Por mais negras e cerradas que sejam as nuvens, há sempre sol e céu azul
por cima delas. Esta afirmação é tão imediata e evidente que já vários a
disseram ou escreveram, nesta ou noutra forma com idêntico sentido. Vem
ela a propósito de um pensamento que, nos últimos tempos, me assola
constantemente, quer em casa, ao abrir os jornais ou durante os
noticiários da rádio ou da TV, quer na rua, face aos comentários de
muitos com quem todos os dias me cruzo. E esse pensamento envolve este
Portugal a viver tempos de indecoroso aviltamento, mercê de uma certa
elite, entre políticos e grandes nomes do direito e das finanças, que,
de há décadas, numa promiscuidade interesseira, descarada e impune, nos
está a conduzir, decidida e conscientemente, no caminho do
empobrecimento económico e também, estupidamente, no do definhamento
científico e cultural. Tudo isto perante a passividade de um povo “imbecilizado
e resignado, humilde e macambúzio”, como escreveu o grande Guerra
Junqueiro, há mais de um século, e sob a magistratura conivente de um
Presidente da República que pouco mais de metade dos votantes (53,14%)

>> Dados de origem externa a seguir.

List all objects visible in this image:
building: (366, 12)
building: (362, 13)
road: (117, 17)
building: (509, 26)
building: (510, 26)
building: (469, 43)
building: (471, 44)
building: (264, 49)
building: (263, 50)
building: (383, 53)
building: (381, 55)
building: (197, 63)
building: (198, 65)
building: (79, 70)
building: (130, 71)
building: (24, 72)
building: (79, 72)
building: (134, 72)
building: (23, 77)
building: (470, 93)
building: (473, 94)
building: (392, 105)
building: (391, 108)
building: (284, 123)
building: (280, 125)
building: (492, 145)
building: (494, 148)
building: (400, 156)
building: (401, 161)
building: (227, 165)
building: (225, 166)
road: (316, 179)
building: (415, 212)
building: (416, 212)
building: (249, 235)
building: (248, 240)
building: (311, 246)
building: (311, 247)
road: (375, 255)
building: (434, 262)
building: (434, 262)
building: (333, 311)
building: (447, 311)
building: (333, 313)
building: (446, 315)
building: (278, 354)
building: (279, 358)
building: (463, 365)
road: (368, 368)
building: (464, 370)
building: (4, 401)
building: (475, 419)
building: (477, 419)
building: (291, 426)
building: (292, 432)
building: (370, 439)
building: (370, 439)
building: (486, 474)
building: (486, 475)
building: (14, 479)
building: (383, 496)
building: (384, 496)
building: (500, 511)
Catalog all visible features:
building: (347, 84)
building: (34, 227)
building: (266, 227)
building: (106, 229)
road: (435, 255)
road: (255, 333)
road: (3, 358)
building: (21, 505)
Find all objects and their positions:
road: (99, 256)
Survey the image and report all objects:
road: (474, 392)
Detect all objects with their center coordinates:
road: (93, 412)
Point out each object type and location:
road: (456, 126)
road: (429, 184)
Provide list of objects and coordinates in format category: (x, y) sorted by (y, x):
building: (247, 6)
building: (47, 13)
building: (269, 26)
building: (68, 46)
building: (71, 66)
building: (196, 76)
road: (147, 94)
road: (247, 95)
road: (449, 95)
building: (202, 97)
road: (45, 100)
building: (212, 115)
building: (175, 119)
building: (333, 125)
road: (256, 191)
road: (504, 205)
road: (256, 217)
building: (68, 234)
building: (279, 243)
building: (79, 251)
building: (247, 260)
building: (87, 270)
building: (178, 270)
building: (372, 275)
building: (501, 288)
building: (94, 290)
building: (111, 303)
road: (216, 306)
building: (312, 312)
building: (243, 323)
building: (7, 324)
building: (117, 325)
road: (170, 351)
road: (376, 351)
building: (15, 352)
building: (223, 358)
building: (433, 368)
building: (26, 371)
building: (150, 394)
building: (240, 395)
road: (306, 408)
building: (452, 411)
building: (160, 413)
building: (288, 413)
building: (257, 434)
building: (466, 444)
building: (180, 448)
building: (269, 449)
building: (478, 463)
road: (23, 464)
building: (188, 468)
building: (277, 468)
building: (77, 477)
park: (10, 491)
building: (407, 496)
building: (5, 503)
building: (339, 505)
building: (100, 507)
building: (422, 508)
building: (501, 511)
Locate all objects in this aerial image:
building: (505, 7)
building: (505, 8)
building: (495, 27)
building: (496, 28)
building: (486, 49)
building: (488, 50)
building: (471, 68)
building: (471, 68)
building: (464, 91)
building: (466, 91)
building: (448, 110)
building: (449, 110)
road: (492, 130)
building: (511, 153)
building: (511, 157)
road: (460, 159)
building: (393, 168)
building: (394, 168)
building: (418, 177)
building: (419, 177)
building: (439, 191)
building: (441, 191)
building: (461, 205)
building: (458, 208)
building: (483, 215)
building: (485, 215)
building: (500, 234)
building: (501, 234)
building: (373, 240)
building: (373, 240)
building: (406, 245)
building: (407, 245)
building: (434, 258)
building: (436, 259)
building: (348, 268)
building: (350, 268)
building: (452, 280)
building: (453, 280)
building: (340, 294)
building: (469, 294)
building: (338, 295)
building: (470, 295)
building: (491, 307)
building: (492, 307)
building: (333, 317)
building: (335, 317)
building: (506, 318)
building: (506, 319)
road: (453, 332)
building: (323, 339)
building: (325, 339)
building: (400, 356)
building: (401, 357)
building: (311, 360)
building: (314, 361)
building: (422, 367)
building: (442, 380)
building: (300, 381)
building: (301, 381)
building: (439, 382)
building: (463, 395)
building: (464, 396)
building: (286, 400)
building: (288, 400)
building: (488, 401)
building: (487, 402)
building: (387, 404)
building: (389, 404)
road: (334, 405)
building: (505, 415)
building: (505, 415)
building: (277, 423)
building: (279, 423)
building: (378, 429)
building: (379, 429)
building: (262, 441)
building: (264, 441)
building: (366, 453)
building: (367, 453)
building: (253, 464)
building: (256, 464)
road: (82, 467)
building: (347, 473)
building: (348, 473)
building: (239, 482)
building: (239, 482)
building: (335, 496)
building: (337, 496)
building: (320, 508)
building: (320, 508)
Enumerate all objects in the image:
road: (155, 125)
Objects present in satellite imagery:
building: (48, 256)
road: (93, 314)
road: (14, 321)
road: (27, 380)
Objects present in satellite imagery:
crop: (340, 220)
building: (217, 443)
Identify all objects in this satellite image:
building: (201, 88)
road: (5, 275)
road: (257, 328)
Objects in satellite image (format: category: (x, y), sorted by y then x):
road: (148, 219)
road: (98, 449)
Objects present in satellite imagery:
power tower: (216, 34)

colocaram no mais alto cargo do Estado, numa eleição em que quase metade
dos eleitores se abstiveram. Mantidos incultos, muitos deles analfabetos
funcionais, alienados pelo futebol e pelos programas televisivos de
entretenimento que nos impõem e nos entram pela casa dentro a toda a
hora, e, ainda, marcados por receios antigos, são muitos os portugueses
que não ousam questionar um poder que os despreza e maltrata e muitos
também os que, sem saberem porquê, lhe fazem respeitosa e submissa
vénia.
Como nos aviões que, ao ganharem altitude, atravessam a cobertura de
nuvens e atingem o esplendor do pleno azul, temos de encontrar forma,
dentro da democracia, de romper com esta triste escuridão em que, com
excepção de uns tantos privilegiados, fomos levados a viver.